The shelves are made from 3/4" iron pipe and they are extremely easy to make. The shelves themselves are drilled so that the main pipe supports go through them in the front and the wood rests on a T fitting. The t-fitting extends to the back of the shelf with a short length of pipe and a 90-degree fitting supports the rear of the shelf. Each support section is screwed to the wall with base plates at top and bottom.

The speakers are held by separate base plate fittings added to the bottom. Screwing into the side of the speakers kindof made me cringe, I hate to put holes in such nice speakers, but the result was absolutely worth it. They look classy and actually sound better this way as well.

Sitting on the table they sounded pretty stunning, but suspended on the shelves they now sound noticeably better. Because the table is just about the same height as your head when sitting on the couch I think it was reflecting a lot of sound upward, either creating cancelation or just reflecting it upwards and cutting out some of the sound spectrum. Now that they are suspended they sound more full, even and crisp. I was actually amazed at the difference in sound quality.

The shelves are easy to build. I spend some time drawing out what I wanted based on the wall space I had available. The biggest hangup is to make sure you measure twice and drill once on the shelves. I screwed up the hole location on one board and had to throw it out. Make your holes a 1/4"-1/2" bigger than the pipe so that there's some slack, especially if your house is as crooked as ours, otherwise things will get hard to fit together. Attach the bottom base plates and build the shelves upward and finally screw in the top baseplates. Having a spirit level handy (I used the one on my iPhone) is essential. If they pipes are at all crooked it's very obvious!

I used raw iron pipe because I liked the look and it was way cheaper than galvanized. If you do the same, make sure to wash each pipe really well. It comes covered in oil that will get all over everything it touches. You have to scrub the pipes with a plastic brush and plenty of detergent to get it off. Let it air dry or dry it with a cloth. Don't let it sit around wet or you'll end up with rust…which might make a nice patina depending on what you're going for.

It wasn't particularly cheap, even though it seems like it should be. I spent about $100 on the pipe, the boards, stain and varnish would have been more but I already had them from some other shelves I got rid of. So, unless you can find a source of used or reclaimed pipe it can get kinda pricey. It won't beat Ikea but it's probably less than shelves at a furniture store, and better looking.

If you mount speakers pay attention to how close they are to the wall. If they are rear ported you can create really strange harmonics and/or muffle your speakers if those ports can't move enough air. If they are front ported or closed you can mount them right against the wall. My speakers have rear ports. I was a bit worried about mounting them so close to the wall but with about one and one-half inches of space they don't show any strange harmonics or other port noise even at pretty loud volumes. We never use them too loud anyway, so they probably aren't moving enough air for it to be an issue.

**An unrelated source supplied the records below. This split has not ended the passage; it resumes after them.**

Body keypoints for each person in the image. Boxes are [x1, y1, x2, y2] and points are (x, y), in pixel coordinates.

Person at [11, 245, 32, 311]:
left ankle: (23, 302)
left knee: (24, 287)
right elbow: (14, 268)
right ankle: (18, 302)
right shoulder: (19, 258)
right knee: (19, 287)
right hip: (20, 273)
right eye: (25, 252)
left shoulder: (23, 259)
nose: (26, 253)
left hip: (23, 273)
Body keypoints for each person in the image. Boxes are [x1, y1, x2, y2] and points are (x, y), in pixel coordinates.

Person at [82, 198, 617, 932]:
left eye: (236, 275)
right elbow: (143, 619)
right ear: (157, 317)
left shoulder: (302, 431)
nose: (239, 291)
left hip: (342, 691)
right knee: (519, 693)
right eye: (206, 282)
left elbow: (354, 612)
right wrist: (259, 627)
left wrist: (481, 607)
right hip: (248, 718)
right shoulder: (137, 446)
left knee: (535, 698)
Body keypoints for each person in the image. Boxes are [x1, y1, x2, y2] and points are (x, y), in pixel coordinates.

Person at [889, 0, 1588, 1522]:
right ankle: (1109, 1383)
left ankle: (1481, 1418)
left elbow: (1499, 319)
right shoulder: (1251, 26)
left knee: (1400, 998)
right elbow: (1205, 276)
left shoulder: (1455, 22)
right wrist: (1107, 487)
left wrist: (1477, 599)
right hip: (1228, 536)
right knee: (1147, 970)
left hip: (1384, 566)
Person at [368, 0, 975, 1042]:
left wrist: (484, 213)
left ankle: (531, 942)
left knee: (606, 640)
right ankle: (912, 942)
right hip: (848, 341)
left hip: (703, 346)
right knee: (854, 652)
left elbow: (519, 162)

I've been incredibly impressed by these speakers so far, especially for acoustic music. They reproduce sounds that I've only been able to hear in high-end headphones. For instance, the Wailin' Jennies "Firecracker" is one of the best produced albums I've ever heard and on these speakers the instruments and voice mixing is so much fun to listen to, especially the mandolin, that I could listen for hours. You can clearly hear the placement of each instrument and voice in stereo-space and incredible nuances of the sound of each instrument jump out at you.

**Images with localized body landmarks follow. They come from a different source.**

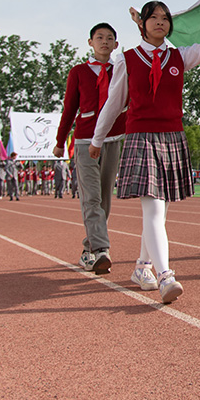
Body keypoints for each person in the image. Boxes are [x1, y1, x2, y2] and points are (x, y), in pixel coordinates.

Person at [91, 0, 200, 304]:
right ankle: (166, 275)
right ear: (142, 23)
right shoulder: (128, 59)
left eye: (165, 18)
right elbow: (114, 103)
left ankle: (142, 266)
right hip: (141, 137)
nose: (160, 22)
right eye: (153, 17)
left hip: (172, 137)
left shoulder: (179, 57)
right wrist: (98, 138)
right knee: (153, 212)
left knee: (160, 214)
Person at [55, 22, 127, 275]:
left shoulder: (122, 69)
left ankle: (89, 250)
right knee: (91, 197)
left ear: (116, 45)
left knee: (105, 198)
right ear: (90, 43)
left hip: (113, 138)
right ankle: (101, 250)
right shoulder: (78, 72)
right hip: (85, 140)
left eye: (109, 38)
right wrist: (60, 140)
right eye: (99, 37)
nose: (104, 42)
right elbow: (69, 107)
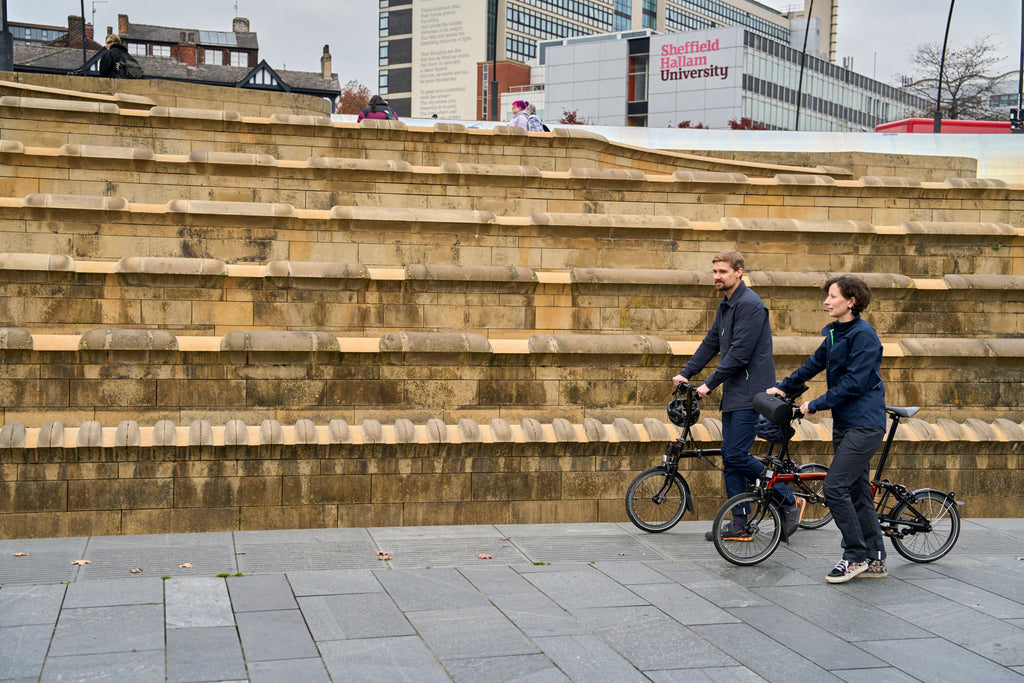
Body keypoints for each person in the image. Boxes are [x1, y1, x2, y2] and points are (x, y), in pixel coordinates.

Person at [674, 251, 802, 542]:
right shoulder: (726, 305)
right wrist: (686, 373)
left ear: (739, 272)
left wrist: (708, 383)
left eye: (723, 271)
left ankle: (786, 497)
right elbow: (711, 343)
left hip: (751, 393)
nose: (717, 276)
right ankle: (739, 523)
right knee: (731, 460)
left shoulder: (751, 305)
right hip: (734, 393)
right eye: (714, 271)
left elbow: (740, 354)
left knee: (735, 456)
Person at [767, 275, 887, 583]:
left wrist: (815, 404)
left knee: (834, 487)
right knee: (858, 490)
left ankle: (855, 556)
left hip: (866, 424)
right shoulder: (835, 333)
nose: (826, 301)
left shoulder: (864, 335)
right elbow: (813, 364)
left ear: (852, 301)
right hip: (846, 424)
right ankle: (875, 559)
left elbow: (855, 383)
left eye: (832, 296)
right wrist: (783, 387)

The MkII speakers are marketed to audio engineers as studio monitors, not to the home audio market. They have been extremely well reviewed by audio engineers and many people think that they perform well above their $200 price tag, hanging with the big dogs in terms of flat frequency response and crisp reproduction of sound. Depending on what you want in speakers this is either great or terrible for home audio. Some people prefer softer edges on their sound and super flat frequency response sounds too crisp and snappy to be enjoyable. But, companies like Klipsch have been making lots of money on extremely crisp sounding speakers for a long time, so depending on your tastes this isn't all bad.

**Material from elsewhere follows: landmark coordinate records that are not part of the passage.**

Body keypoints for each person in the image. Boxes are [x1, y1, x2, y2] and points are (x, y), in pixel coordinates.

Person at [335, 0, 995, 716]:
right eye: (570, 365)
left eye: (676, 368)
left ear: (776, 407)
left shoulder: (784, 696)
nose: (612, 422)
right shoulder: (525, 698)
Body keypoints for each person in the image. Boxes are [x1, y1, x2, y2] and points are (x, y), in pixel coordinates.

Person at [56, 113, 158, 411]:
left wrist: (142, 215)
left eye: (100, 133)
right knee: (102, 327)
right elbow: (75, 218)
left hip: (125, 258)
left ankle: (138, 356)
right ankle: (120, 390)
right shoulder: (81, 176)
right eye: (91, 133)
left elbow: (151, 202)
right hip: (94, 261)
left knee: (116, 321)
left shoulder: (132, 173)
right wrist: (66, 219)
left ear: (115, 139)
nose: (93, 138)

I love them, but for people who tend to get fatigued by that level of crisp detail they might not be the best choice. Still, to my ear, they don't sound as unapproachable and harsh as some of the really crisp sounding Kliptch speakers and they are much more musical than a lot of hardcore studio monitors. For $200, or a lot less used, I doubt you could find better speakers even at double the price. Suspending them with a shelving system like this also really lets them shine.